Je vous souhaite de pouvoir écrire un jour : j’ai aimé mon mari / ma femme et j’ai aimé mon divorce. « J’étais fou d’elle et c’est une femme formidable mais nous ne savions pas nous aimer ». Il faut aimer les choses pour les transformer. Et vous cicatriserez. Lâchez déjà la blessure de l’ego, l’image sociale. On s’en fout. C’est de la self inflicted pain. Ce que les autres pensent n’a aucune importance. Ce qu’ils ressentent oui, bien sûr il faut le respecter mais leurs idées sur le mode d’emploi de votre bonheur, ne parle que d’eux, et sûrement pas de vous. Quand on divorce on dérange tous ceux qui n’osent pas et sont jaloux de notre liberté. Ça en fait un paquet. Alors respirez et écoutez Mika, les amis vous en retrouverez, sur un plan de conscience augmenté. Et si vous êtes largués, allez où votre coeur vous porte, mais pas vers le passé.

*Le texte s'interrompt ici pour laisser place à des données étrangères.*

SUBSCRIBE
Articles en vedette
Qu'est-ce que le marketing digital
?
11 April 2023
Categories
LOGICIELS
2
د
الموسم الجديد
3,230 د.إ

Le divorce fragilise puis renforce. Il n’y a pas coupable ou de victime. Il y a une relation qui ne fonctionne pas. C’est tout. C’est laconique mais vrai. Pas la peine de trouver des excuses ou des fautifs. Ce n’est pas grave. Il ne faut pas en tirer des généralités sur vous, sur le couple ou sur l’autre sexe. Tous les essais ne sont pas transformés. Basta punto.

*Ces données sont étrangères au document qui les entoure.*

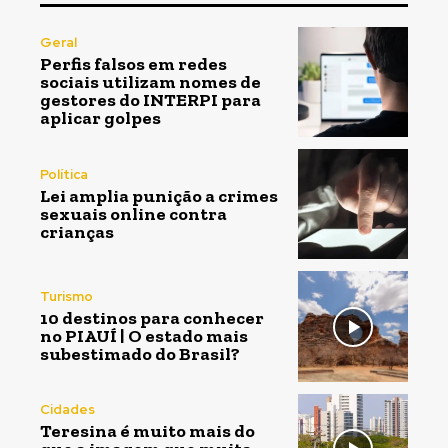
Geral
Perfis falsos em redes
sociais utilizam nomes de
gestores do INTERPI para
aplicar golpes
Política
Lei amplia punição a crimes
sexuais online contra
crianças
Turismo
10 destinos para conhecer
no PIAUÍ | O estado mais
subestimado do Brasil?
Cidades
Teresina é muito mais do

Le divorce m’a permis de re-choisir en conscience qui mettre au centre de mon chemin de vie, pour mon fils et pour moi. Prenez votre temps car vous ne pourrez pas présenter un nouveau conjoint à vos enfants tous les six mois. ils peuvent se construire avec un divorce, c’est un permis de se désengager et une autorisation à recommencer, ça désidéalise le couple parental inégalable, ce n’est pas forcément mauvais. Mais ensuite, il faut tenir au moins 7 ou 8 ans. Sinon ils sont chamboulés, sans repères. Le lien affectif ne peut être toujours précaire.

Le divorce est une épreuve, un passage, une initiation parfois pour savoir de quoi aussi en soi on doit se séparer.

Et moi je vous dis que votre divorce est peut être le premier jour du reste de votre vie. Je ne vous souhaite pas de divorcer. Mais si cela arrive considérez -le comme une naissance. Il faudra faire beaucoup de deuils. Celui de l’orgueil, celui du regard social, celui des illusions, notamment, pas seulement. Utilisez votre colère pour désaimer mais n’allez pas dans la haine. Vous vous faites du mal à vous-mêmes. Comme une naissance est un grand tri pour faire place au nouveau-né. Vous êtes le nouveau-né. Aimez-vous beaucoup pour aimer beaucoup l’autre et lui permettre de vous aimer, sans être gagné par la peur ou la honte, ces émotions qui dirigent les relations et dont on ne parle jamais.